Dans notre convoi, rien de particulier, sauf le conducteur qui est pour moi rempli d’attentions que je ne comprends pas. Il s’offre à me mettre seul dans un wagon et de n’y laisser monter personne ; il fait toutes mes commissions, m’achète des cigares, des vivres, des journaux, et me renseigne sur le paysage. Il m’apprend qu’il est Milanais. Alors c’est sa reconnaissance patriotique pour la France qu’il témoigne à sa manière. « En ce cas, lui dis-je, Eviva l’Italia !Adesso, nein, se hâta-t-il de répondre, dans son dialecte moitié italien, moitié allemand, Eviva l’Austria ! » Je fus étonné de ce dévouement. Mais la conversation avait lieu à la portière ; en me retournant je vis une figure renfrognée et très-moustachue ; je me dis qu’elle était cause de cet eviva autrichien, et je plaignis d’autant plus le pauvre diable.

Abbaye de Mœlk.

Je venais de commettre une mauvaise action. J’étais en Autriche et j’avais parlé de l’Italie à un employé italien qui vivait de l’Autriche. J’en fus puni. Arrivé à Vienne, mon conducteur me demanda la buona mano. Toutes ses complaisances tendaient là. Neuf heures durant il s’était fait mon domestique en vue d’attraper quelques kreutzers ou un florin ! Mon patriote milanais, forcé de servir le Tedesco, n’était qu’un lazzarone mendiant !


XXVII.

VIENNE.

M. de Metternich botaniste. — E pure si muove. — Le Prater et le bois de Boulogne. — La nuit officielle. — L’Opéra. — La moralité viennoise et la littérature autrichienne. — Un sac vide ne peut se tenir debout.
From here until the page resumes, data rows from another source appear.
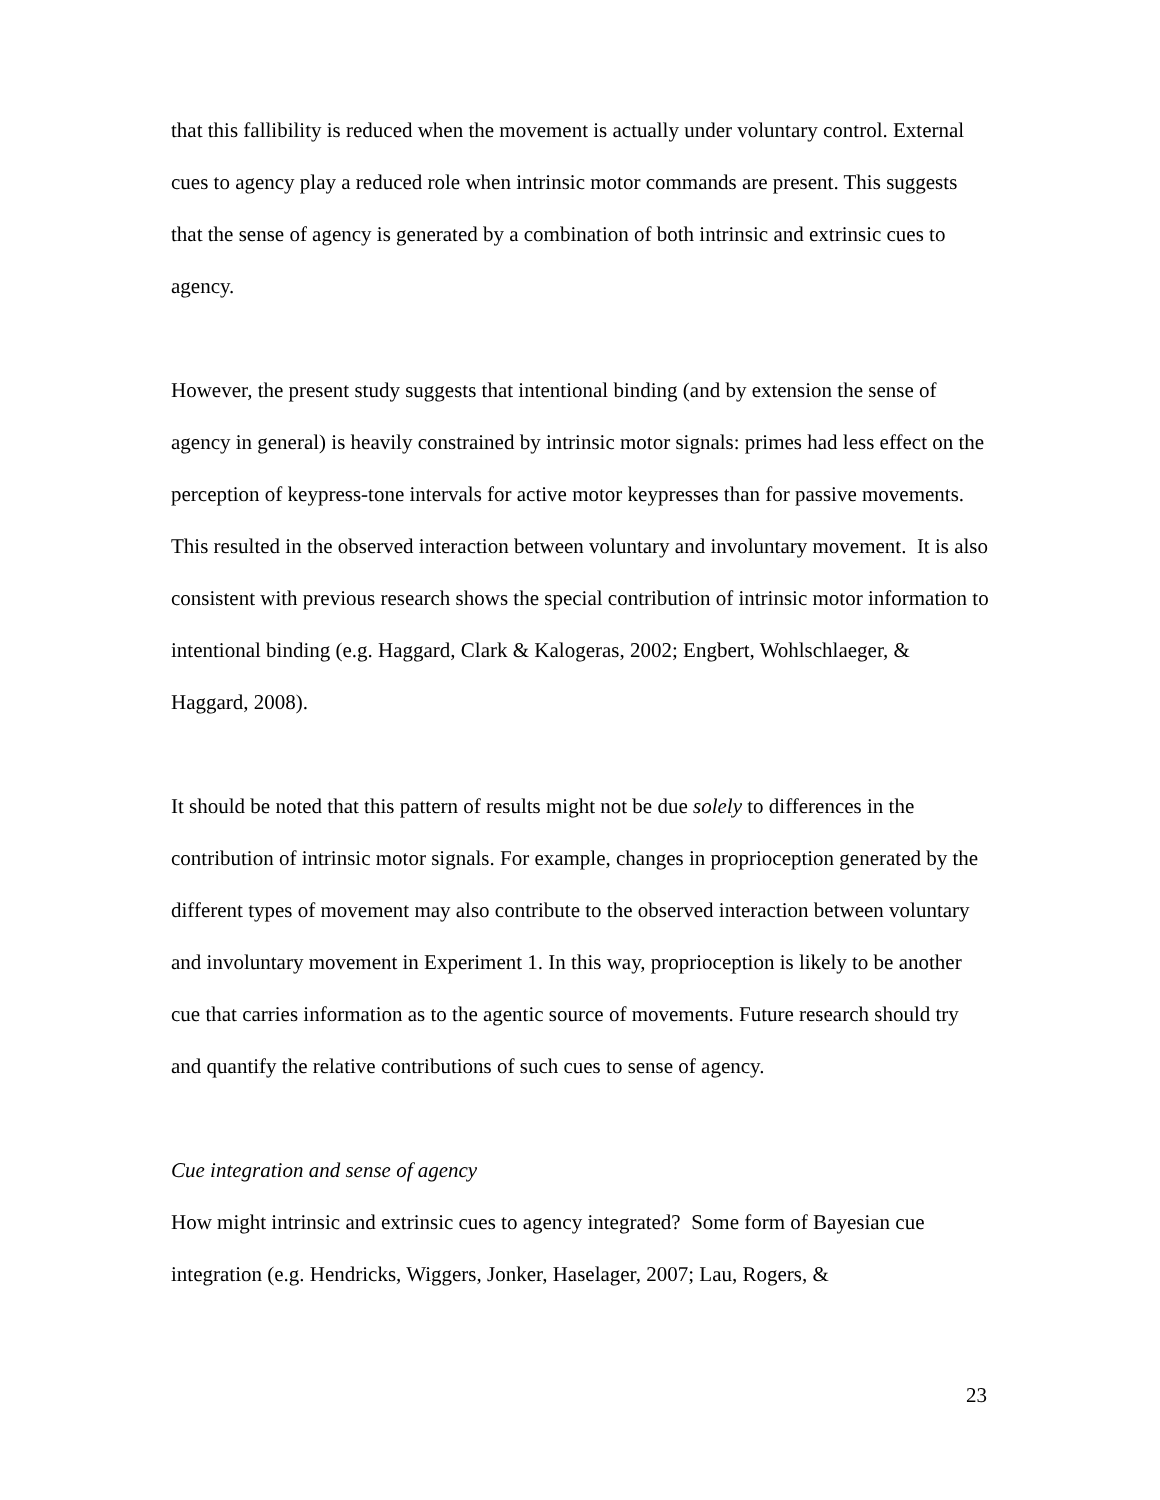that this fallibility is reduced when the movement is actually under voluntary control. External cues to agency play a reduced role when intrinsic motor commands are present. This suggests that the sense of agency is generated by a combination of both intrinsic and extrinsic cues to agency.
However, the present study suggests that intentional binding (and by extension the sense of agency in general) is heavily constrained by intrinsic motor signals: primes had less effect on the perception of keypress-tone intervals for active motor keypresses than for passive movements. This resulted in the observed interaction between voluntary and involuntary movement. It is also consistent with previous research shows the special contribution of intrinsic motor information to intentional binding (e.g. Haggard, Clark & Kalogeras, 2002; Engbert, Wohlschlaeger, & Haggard, 2008).
It should be noted that this pattern of results might not be due solely to differences in the contribution of intrinsic motor signals. For example, changes in proprioception generated by the different types of movement may also contribute to the observed interaction between voluntary and involuntary movement in Experiment 1. In this way, proprioception is likely to be another cue that carries information as to the agentic source of movements. Future research should try and quantify the relative contributions of such cues to sense of agency.
Cue integration and sense of agency
How might intrinsic and extrinsic cues to agency integrated? Some form of Bayesian cue integration (e.g. Hendricks, Wiggers, Jonker, Haselager, 2007; Lau, Rogers, &
23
Me voilà donc « dans la cité impériale, » comme les Viennois appellent leur ville, en ajoutant : « Il n’y a qu’une Vienne au monde. » Le chauvinisme est de tous les pays et je le respecte partout.

Me voilà dans la capitale du gouvernement le plus absolu[1], de la police la plus vigilante et la plus curieuse qu’il y ait eu au monde ; une police qui mettait l’œil et la main partout ; qui entendait ce que vous murmuriez tout bas à l’oreille de votre fiancée, lisait par-dessus votre épaule la lettre apportée par votre plus cher ami ; regardait écrire, regardait penser, même les ambassadeurs, ce qui, pour plus d’une raison, est pourtant bien difficile.
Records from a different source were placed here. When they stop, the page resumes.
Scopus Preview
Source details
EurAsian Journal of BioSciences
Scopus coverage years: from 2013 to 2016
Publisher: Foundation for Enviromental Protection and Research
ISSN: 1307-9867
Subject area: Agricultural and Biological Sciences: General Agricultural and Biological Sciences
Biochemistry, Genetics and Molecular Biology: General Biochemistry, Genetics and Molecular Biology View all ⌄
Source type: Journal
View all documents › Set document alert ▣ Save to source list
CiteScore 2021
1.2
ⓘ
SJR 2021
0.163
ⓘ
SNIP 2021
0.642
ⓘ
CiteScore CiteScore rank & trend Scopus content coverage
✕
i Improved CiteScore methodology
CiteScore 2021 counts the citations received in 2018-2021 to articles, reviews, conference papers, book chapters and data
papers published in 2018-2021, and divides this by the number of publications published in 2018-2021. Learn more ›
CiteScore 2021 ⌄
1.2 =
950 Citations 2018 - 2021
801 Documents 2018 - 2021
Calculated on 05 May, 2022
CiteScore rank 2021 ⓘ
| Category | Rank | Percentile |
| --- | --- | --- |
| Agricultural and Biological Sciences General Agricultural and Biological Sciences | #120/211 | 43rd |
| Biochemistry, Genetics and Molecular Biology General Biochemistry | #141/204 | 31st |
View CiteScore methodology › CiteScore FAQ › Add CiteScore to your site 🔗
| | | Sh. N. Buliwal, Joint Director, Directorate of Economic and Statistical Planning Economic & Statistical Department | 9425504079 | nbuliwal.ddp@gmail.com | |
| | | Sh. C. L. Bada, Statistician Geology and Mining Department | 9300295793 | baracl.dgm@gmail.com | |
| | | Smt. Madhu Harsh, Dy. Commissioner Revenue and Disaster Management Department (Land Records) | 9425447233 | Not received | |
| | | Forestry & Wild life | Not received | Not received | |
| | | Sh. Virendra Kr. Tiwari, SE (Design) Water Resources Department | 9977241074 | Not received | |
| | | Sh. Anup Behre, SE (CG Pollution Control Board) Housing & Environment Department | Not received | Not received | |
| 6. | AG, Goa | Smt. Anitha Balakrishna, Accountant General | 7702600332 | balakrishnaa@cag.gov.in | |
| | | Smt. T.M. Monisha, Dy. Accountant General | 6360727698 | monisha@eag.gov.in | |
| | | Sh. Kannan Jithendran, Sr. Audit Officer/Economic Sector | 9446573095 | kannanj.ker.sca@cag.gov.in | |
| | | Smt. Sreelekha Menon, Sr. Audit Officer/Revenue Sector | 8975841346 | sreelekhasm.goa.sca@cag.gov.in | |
Un jour, raconte-t-on, le ministre d’Angleterre fait à son cachet une très-légère modification. La poste, comme d’habitude, ouvre la lettre, puis recachette avec l’ancien sceau. À quelque temps de là, l’ambassadeur

  1. J’étais à Vienne au mois d’août 1860, par conséquent avant le diplôme du 30 octobre 1860 et la constitution octroyée le 26 février 1861.